7. Abu Hamid Al-Ghozali rahimahullah termasuk dari orang-orang yang mapan menguasai ilmu kalam. Namunbersamaan dengan itu dia mencela ilmu kalam, bahkan sangat keras celaannya. Dia menjelaskan bahaya ilmu kalam, dia mengatakan dalam kitabnya Ihya’ Ulumuddinhal 91-92: 

“Adapun bahaya ilmu kalam manthiq, yaitu akan memberikan kerancuan dan menggoyangkan aqidah, dan menghilangkan penetapan aqidah. Itulah diantara bahaya pada permulaannya. Dan kembalinya dengan dalil diragukan.
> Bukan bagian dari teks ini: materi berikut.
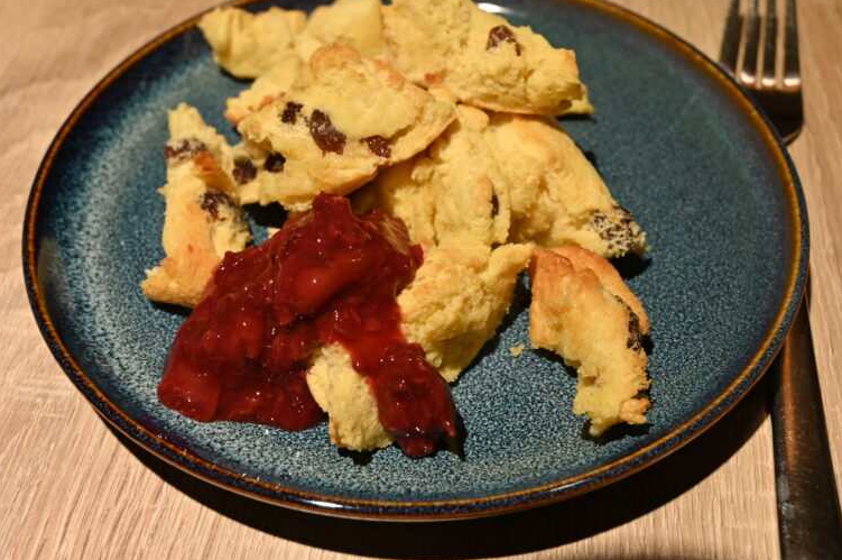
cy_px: 276
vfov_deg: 30.4
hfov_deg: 44.5
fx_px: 1028
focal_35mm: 44
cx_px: 415
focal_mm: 43
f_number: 9
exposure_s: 1/320
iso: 4000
Dalam hal ini orang berbeda-beda. Ini bahayanya dalam keyakinan yang benar. Dan ilmu kalam mantiq punya bahaya yang lain dalam mengokohkan keyakinan ahli bid’ah pada bid’ah dan mengokohkan keyakinan itu dalam dada-dada mereka, dimana faktor-faktor pendorongnya akan bangkit dan bertambah kuat semangat mereka di atas ilmu kalam. Namun bahaya ini dengan perantaraan fanatik yang muncul dari jidal (debat).”Sampai dia (Al-Ghozaliy) mengatakan:  “Adapun manfaat ilmu kalam, disangka bahwa faedahnya adalah menyingkap dan mengetahui hakekat sebenar-benarnya. Jauh, jauh sekali persangkaan itu. Dalam ilmu kalam tidak ada yang memenuhi tujuan yang mulia ini. Bahkan pengacauan dan penyesatan dalam ilmu kalam itu lebih banyak daripada penyingkapan dan pengenalan hakekat. Ini jika engkau mendengarnya dari seorang muhaddits atau hasyawi. Kadang terbetik di benakmu bahwa manusia adalah musuh selama mereka tidak mengetahui. Dengarkan ini dari orang yang telah mendalami ilmu kalam, kemudian membencinya setelah mengetahui dengan sebenarnya dan sampai dengan susah payah kepada puncak derajat ahli kalam, lalu melewati hal itu menuju ilmu-ilmu yang lain yang sesuai dengan jenis ilmu kalam, kemudian yakin bahwa jalan menuju hakekat ma’rifat (pengenalan) dari sisi ini tertutup.Sungguh, ilmu kalam itu tidak memberi manfaat kepadamu untuk menyingkap, mengenalkan dan memperjelas sebagian perkara. Namun kadang-kadang dalam perkara yang jelas, hampir engkau paham sebelum engkau mendalami ilmu kalam.”